In this way, according to this embodiment, the refrigerant can be naturally circulated inside the refrigerant flow pipe 18 without using a device for forced refrigerant circulation except during precooling, so that the overall size of the device can be reduced and the structure can be reduced. It is possible to achieve simplification and also to save energy. Furthermore, since the pre-cooling pipe 51 is provided independently of the refrigerant passage 18, residual nitrogen during pre-cooling does not enter the liquid helium tank 17, thereby preventing trouble with the refrigerator. be able to. In addition, since there is no need for a liquid helium reservoir in which the superconducting coil 1 is immersed,
This has the advantage that the space required for cooling the superconducting coil 1 and the amount of liquid helium stored can be reduced.

Note that the present invention is not limited to the embodiments described above.

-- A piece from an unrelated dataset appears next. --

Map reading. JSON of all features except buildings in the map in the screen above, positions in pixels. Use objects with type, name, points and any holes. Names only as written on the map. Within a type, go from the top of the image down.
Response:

For example, the refrigerant flowing through the pre-cooling pipe is not limited to liquid nitrogen, but may be a gas as long as it can cool the object to be cooled to a predetermined intermediate temperature.

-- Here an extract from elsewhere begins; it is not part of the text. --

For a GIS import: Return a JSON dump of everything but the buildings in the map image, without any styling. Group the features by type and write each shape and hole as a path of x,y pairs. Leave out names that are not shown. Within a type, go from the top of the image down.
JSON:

Further, the refrigerant to be circulated in the refrigerant circulation path is not limited to liquid helium, and can be changed as appropriate depending on the temperature at which the object to be cooled is cooled. Furthermore, the object to be cooled is not limited to superconducting coils, but can be applied to any object that needs to be cooled to an extremely low temperature. In addition, various modifications can be made without departing from the gist of the present invention.

[Brief explanation of the drawing]

The figure is a partially cutaway perspective view of a superconducting magnet device according to an embodiment of the present invention. DESCRIPTION OF SYMBOLS 1... Superconducting coil (cooled body), 2-... Cooling device, 11... Soaking plate, 12... Insulating plate, 14... Epoxy resin, ie-... Cooling device main body, 17 ...Liquid helium tank (liquid reservoir), 18...Refrigerant flow pipe, 21
...Refrigerant pumping part, 22... Vaporization part, 24... Radiation shield, 25... Vacuum container, 31... Branch piping,
32.33...Header, 51...Pre-cooling piping, 52
...Supply boat, 53...Discharge boat, P...Liquid helium.

Claims (4)

[Claims] (1) In a cryogenic apparatus comprising an object to be cooled and a cooling device that cools the object to a cryogenic temperature, the cooling device is a cryogenic liquid installed above the object to be cooled. The refrigerant is composed of a reservoir and a vaporizer that constitutes a cooling cycle, and is installed in a closed loop through the liquid reservoir, and at least the refrigerant from the vaporizer to the liquid reservoir moves upward in the direction of gravity. a refrigerant circuit configured to;
means for thermally connecting the vaporization section to the object to be cooled; and precooling piping that is provided independently of the refrigerant circulation path and forcibly flows a refrigerant during precooling to cool the object to be cooled. A cryogenic device characterized by comprising: (2) The cryogenic device according to claim 1, wherein the object to be cooled is a superconducting coil. (3) As a means for thermally connecting the vaporizing section to the object to be cooled, a heat equalizing plate that contacts the vaporizing section and covers the object to be cooled is used. Cryogenic equipment as described in section. (4) The cryogenic apparatus according to claim 3, wherein the heat equalizing plate is divided into a plurality of parts in the circumferential direction of the object to be cooled, and each part is electrically insulated.